- **YOUR INSTRUCTIONS**
From the listing below, output only the lines starting at the line that has "thiểu lực cản" and ending at the line that has "os Direitos Reservados", exactly as they appear, ends included.

- **RECORD EXCERPTS**
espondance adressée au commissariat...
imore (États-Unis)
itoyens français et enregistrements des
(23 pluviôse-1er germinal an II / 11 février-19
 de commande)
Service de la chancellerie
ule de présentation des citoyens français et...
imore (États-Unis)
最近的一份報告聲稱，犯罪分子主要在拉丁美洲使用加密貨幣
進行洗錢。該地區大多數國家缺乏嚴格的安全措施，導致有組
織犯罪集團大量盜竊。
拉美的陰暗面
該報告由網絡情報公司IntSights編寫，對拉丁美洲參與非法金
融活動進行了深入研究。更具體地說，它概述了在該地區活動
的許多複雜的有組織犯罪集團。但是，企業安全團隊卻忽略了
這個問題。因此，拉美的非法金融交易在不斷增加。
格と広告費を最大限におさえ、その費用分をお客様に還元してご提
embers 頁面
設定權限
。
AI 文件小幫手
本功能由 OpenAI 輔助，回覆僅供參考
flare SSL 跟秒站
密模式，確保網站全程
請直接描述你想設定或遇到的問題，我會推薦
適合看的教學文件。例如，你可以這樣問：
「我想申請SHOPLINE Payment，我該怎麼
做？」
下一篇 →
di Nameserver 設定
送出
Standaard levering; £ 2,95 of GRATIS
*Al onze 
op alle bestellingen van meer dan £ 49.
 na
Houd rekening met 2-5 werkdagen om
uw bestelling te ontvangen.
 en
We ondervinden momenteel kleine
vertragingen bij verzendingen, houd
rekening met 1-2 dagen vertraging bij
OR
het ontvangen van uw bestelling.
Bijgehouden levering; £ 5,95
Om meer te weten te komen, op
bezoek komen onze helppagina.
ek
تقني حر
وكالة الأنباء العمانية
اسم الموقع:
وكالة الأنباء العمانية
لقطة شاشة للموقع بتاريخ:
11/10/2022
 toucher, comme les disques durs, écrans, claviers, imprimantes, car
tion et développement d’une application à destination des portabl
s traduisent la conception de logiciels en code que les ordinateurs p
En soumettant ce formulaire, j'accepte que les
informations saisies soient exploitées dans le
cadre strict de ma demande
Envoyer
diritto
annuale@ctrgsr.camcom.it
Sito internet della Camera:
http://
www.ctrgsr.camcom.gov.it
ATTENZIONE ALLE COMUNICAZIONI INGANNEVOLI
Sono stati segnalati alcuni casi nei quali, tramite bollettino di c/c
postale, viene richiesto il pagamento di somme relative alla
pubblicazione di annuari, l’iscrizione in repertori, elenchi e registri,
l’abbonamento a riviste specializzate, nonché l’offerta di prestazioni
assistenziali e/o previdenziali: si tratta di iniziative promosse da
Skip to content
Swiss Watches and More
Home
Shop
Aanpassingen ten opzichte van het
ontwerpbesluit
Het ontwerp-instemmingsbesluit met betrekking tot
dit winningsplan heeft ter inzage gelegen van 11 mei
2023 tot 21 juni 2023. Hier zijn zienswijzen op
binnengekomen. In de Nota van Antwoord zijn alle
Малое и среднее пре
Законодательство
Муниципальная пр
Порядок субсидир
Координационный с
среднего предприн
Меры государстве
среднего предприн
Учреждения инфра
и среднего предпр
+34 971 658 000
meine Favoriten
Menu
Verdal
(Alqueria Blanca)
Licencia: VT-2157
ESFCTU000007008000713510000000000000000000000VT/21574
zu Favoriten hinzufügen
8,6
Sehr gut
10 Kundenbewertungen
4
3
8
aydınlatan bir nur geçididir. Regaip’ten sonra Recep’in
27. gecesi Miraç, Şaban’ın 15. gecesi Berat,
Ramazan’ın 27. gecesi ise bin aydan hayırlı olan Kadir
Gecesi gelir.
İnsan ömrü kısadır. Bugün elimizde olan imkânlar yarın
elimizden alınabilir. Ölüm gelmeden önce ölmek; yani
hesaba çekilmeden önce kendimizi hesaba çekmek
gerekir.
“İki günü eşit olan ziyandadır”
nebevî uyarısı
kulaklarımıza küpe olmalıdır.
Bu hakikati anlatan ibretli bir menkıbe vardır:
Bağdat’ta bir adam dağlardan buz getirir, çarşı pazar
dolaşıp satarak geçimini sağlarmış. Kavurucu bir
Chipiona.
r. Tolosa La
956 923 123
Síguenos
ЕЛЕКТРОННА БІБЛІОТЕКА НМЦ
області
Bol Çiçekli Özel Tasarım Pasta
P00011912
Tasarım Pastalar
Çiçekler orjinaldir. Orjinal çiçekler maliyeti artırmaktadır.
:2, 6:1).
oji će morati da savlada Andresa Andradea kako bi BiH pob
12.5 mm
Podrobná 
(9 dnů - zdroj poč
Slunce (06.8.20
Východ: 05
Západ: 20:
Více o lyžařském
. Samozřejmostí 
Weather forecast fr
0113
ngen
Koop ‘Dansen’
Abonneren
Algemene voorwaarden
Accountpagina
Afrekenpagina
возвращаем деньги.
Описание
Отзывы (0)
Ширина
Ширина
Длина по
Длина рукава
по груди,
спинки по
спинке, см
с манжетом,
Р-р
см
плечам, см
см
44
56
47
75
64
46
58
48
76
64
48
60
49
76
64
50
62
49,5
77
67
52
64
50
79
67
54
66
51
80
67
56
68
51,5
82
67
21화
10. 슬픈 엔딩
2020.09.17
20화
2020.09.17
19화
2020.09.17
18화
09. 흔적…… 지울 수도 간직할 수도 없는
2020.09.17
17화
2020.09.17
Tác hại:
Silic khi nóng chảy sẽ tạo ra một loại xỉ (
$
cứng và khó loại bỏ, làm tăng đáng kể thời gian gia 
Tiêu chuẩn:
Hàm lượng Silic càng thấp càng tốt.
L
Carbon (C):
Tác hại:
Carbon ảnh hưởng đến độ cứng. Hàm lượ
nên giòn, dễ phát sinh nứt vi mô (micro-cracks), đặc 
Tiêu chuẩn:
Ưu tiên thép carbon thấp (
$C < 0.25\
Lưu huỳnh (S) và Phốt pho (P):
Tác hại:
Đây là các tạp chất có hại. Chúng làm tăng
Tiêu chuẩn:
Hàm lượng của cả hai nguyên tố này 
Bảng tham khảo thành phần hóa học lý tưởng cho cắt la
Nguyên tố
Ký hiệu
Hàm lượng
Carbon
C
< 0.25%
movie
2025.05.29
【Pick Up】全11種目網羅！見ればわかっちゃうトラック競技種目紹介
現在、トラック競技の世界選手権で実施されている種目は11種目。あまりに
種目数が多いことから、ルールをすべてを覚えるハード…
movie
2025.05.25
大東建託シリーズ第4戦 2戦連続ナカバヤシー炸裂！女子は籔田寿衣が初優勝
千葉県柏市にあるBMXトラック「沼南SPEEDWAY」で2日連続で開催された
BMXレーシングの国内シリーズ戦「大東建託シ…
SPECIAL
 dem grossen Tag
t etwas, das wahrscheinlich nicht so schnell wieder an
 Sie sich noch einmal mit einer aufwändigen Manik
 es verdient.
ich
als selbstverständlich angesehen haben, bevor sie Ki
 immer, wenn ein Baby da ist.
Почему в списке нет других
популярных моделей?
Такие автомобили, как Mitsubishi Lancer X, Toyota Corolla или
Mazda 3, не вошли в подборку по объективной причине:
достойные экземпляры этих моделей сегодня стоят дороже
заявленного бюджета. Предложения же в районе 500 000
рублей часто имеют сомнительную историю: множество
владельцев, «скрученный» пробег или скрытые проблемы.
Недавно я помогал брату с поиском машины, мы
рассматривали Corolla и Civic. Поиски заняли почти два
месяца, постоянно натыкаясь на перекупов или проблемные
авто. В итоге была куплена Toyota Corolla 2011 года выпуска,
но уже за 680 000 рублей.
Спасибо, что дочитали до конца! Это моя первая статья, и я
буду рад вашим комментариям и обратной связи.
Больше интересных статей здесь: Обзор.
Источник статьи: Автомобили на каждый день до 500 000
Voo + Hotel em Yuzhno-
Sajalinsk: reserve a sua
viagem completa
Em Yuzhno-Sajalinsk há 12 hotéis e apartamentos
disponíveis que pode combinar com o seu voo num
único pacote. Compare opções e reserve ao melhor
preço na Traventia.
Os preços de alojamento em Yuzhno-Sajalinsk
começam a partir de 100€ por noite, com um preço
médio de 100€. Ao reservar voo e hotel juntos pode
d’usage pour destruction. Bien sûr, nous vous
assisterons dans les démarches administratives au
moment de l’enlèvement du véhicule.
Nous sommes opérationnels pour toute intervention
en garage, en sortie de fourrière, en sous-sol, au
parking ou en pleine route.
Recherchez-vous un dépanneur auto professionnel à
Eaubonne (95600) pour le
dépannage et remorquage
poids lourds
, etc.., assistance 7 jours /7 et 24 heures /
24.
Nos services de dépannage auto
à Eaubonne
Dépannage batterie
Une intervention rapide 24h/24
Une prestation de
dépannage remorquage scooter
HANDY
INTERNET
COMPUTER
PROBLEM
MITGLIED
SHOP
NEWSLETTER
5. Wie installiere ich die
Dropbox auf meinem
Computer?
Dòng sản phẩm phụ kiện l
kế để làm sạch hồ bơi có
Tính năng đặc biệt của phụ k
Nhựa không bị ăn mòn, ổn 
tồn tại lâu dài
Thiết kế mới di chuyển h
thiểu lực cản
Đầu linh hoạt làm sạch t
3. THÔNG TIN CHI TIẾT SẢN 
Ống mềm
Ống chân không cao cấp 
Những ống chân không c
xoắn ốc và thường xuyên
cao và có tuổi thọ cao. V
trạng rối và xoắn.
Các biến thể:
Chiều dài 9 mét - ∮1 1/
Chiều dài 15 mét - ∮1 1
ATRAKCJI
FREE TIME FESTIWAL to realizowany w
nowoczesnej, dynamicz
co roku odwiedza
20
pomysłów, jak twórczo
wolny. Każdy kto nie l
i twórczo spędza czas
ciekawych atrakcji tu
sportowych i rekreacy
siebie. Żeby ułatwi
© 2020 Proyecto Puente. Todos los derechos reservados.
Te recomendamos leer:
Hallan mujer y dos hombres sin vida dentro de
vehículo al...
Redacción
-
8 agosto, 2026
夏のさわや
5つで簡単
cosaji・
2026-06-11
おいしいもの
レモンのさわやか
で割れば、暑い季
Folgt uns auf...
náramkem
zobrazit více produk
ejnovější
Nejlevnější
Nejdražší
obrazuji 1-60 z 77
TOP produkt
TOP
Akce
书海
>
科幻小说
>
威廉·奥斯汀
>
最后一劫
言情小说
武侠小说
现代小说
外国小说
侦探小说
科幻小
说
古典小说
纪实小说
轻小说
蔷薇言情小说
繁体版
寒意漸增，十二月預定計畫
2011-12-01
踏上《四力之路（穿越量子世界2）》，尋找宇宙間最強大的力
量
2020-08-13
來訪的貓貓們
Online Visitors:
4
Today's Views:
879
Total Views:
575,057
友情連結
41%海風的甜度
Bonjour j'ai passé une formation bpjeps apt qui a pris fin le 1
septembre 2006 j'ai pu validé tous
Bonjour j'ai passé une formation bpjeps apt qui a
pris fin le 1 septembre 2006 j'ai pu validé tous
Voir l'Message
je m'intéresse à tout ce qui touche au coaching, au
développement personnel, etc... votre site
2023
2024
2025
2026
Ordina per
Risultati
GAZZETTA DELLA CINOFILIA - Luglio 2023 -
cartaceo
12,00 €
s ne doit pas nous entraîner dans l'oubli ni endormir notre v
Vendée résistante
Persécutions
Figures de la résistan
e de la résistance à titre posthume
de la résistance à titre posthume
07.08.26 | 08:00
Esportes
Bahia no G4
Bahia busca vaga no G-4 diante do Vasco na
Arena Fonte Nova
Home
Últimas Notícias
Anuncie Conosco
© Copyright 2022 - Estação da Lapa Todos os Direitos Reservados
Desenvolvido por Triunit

- **EXERCISE ANSWER**
thiểu lực cản
Đầu linh hoạt làm sạch t
3. THÔNG TIN CHI TIẾT SẢN 
Ống mềm
Ống chân không cao cấp 
Những ống chân không c
xoắn ốc và thường xuyên
cao và có tuổi thọ cao. V
trạng rối và xoắn.
Các biến thể:
Chiều dài 9 mét - ∮1 1/
Chiều dài 15 mét - ∮1 1
ATRAKCJI
FREE TIME FESTIWAL to realizowany w
nowoczesnej, dynamicz
co roku odwiedza
20
pomysłów, jak twórczo
wolny. Każdy kto nie l
i twórczo spędza czas
ciekawych atrakcji tu
sportowych i rekreacy
siebie. Żeby ułatwi
© 2020 Proyecto Puente. Todos los derechos reservados.
Te recomendamos leer:
Hallan mujer y dos hombres sin vida dentro de
vehículo al...
Redacción
-
8 agosto, 2026
夏のさわや
5つで簡単
cosaji・
2026-06-11
おいしいもの
レモンのさわやか
で割れば、暑い季
Folgt uns auf...
náramkem
zobrazit více produk
ejnovější
Nejlevnější
Nejdražší
obrazuji 1-60 z 77
TOP produkt
TOP
Akce
书海
>
科幻小说
>
威廉·奥斯汀
>
最后一劫
言情小说
武侠小说
现代小说
外国小说
侦探小说
科幻小
说
古典小说
纪实小说
轻小说
蔷薇言情小说
繁体版
寒意漸增，十二月預定計畫
2011-12-01
踏上《四力之路（穿越量子世界2）》，尋找宇宙間最強大的力
量
2020-08-13
來訪的貓貓們
Online Visitors:
4
Today's Views:
879
Total Views:
575,057
友情連結
41%海風的甜度
Bonjour j'ai passé une formation bpjeps apt qui a pris fin le 1
septembre 2006 j'ai pu validé tous
Bonjour j'ai passé une formation bpjeps apt qui a
pris fin le 1 septembre 2006 j'ai pu validé tous
Voir l'Message
je m'intéresse à tout ce qui touche au coaching, au
développement personnel, etc... votre site
2023
2024
2025
2026
Ordina per
Risultati
GAZZETTA DELLA CINOFILIA - Luglio 2023 -
cartaceo
12,00 €
s ne doit pas nous entraîner dans l'oubli ni endormir notre v
Vendée résistante
Persécutions
Figures de la résistan
e de la résistance à titre posthume
de la résistance à titre posthume
07.08.26 | 08:00
Esportes
Bahia no G4
Bahia busca vaga no G-4 diante do Vasco na
Arena Fonte Nova
Home
Últimas Notícias
Anuncie Conosco
© Copyright 2022 - Estação da Lapa Todos os Direitos Reservados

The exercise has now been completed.